Problem to work on » Among the lines below, output only those between the line holding "part: (566, 292) -> (312, 204), size x1.6" and the line holding "line: (396, 123)", inclusive, exactly as written and with no pictures.

Data for analysis »
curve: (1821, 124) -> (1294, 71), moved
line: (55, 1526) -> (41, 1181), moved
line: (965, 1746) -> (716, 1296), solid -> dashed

---

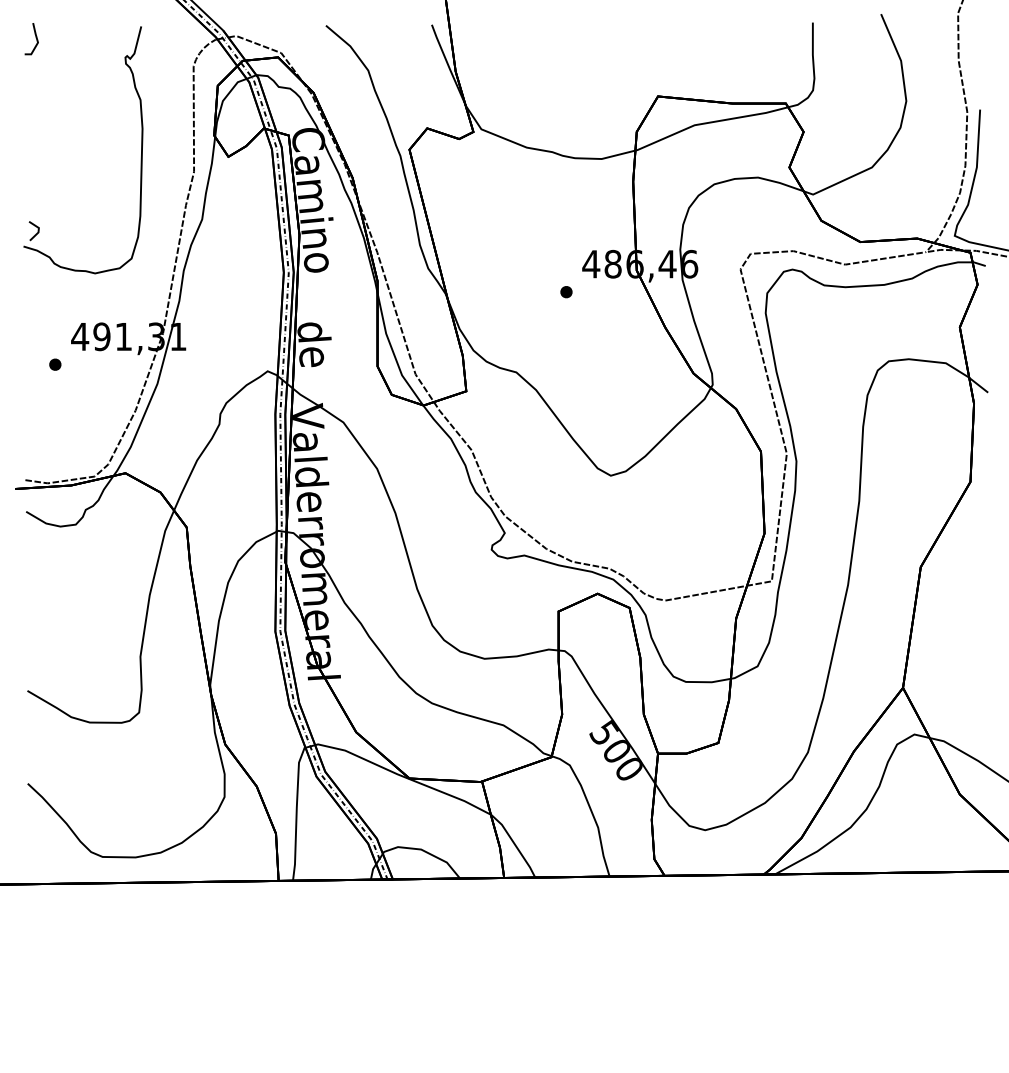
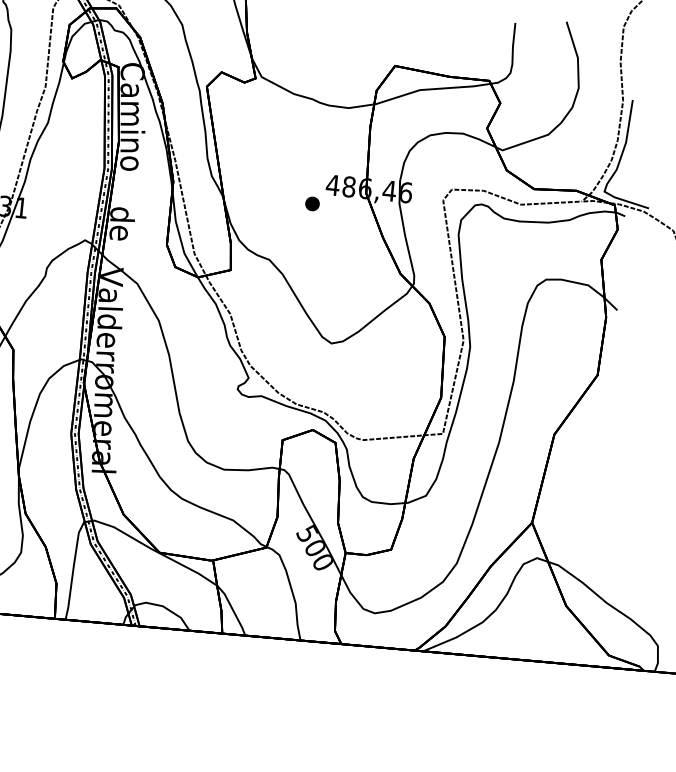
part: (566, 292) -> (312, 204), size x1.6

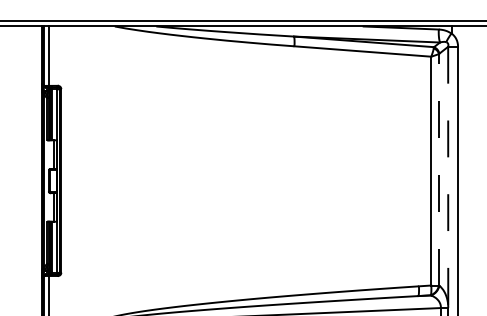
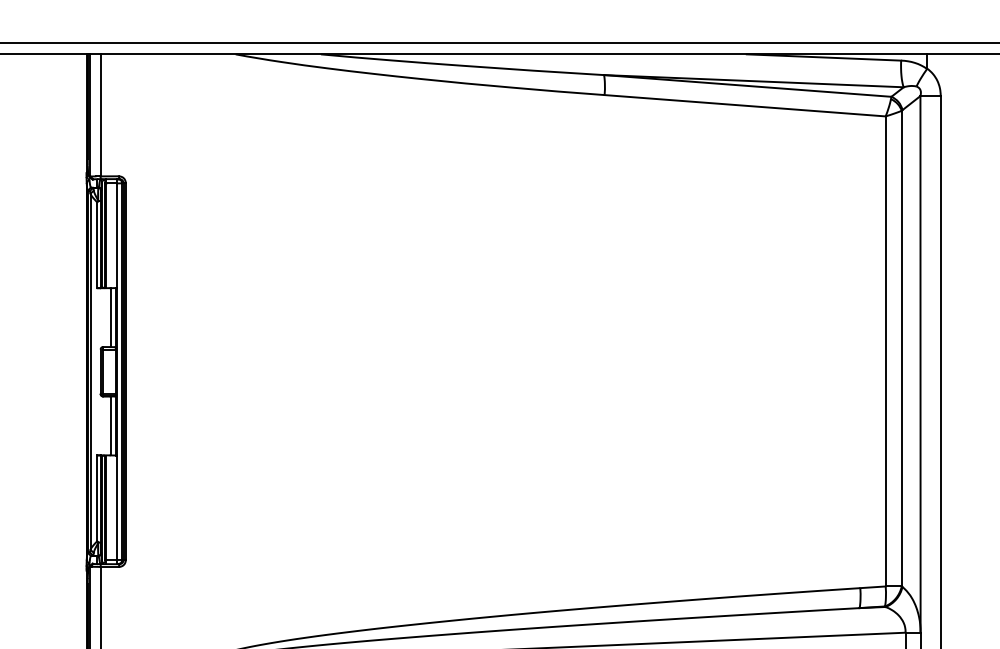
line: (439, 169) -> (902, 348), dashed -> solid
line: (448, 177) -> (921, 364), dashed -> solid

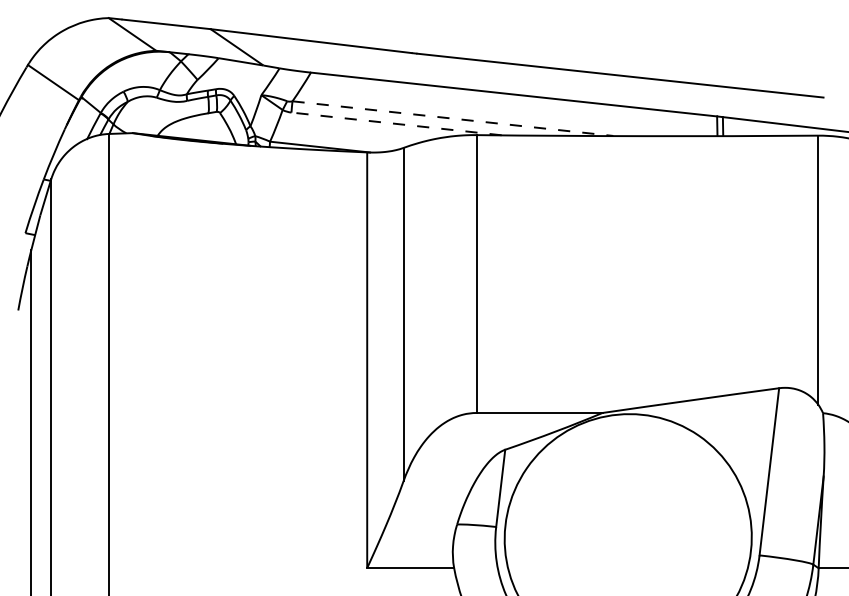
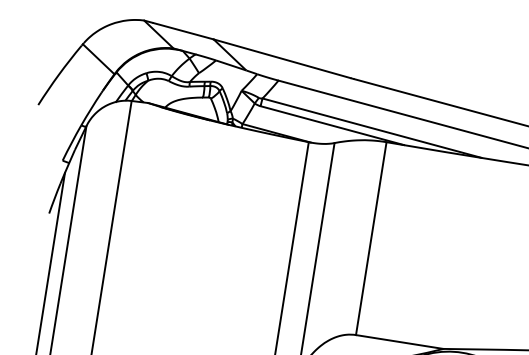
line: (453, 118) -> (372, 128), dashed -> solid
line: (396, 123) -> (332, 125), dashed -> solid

Answer for this exercise »
part: (566, 292) -> (312, 204), size x1.6

line: (439, 169) -> (902, 348), dashed -> solid
line: (448, 177) -> (921, 364), dashed -> solid

line: (453, 118) -> (372, 128), dashed -> solid
line: (396, 123) -> (332, 125), dashed -> solid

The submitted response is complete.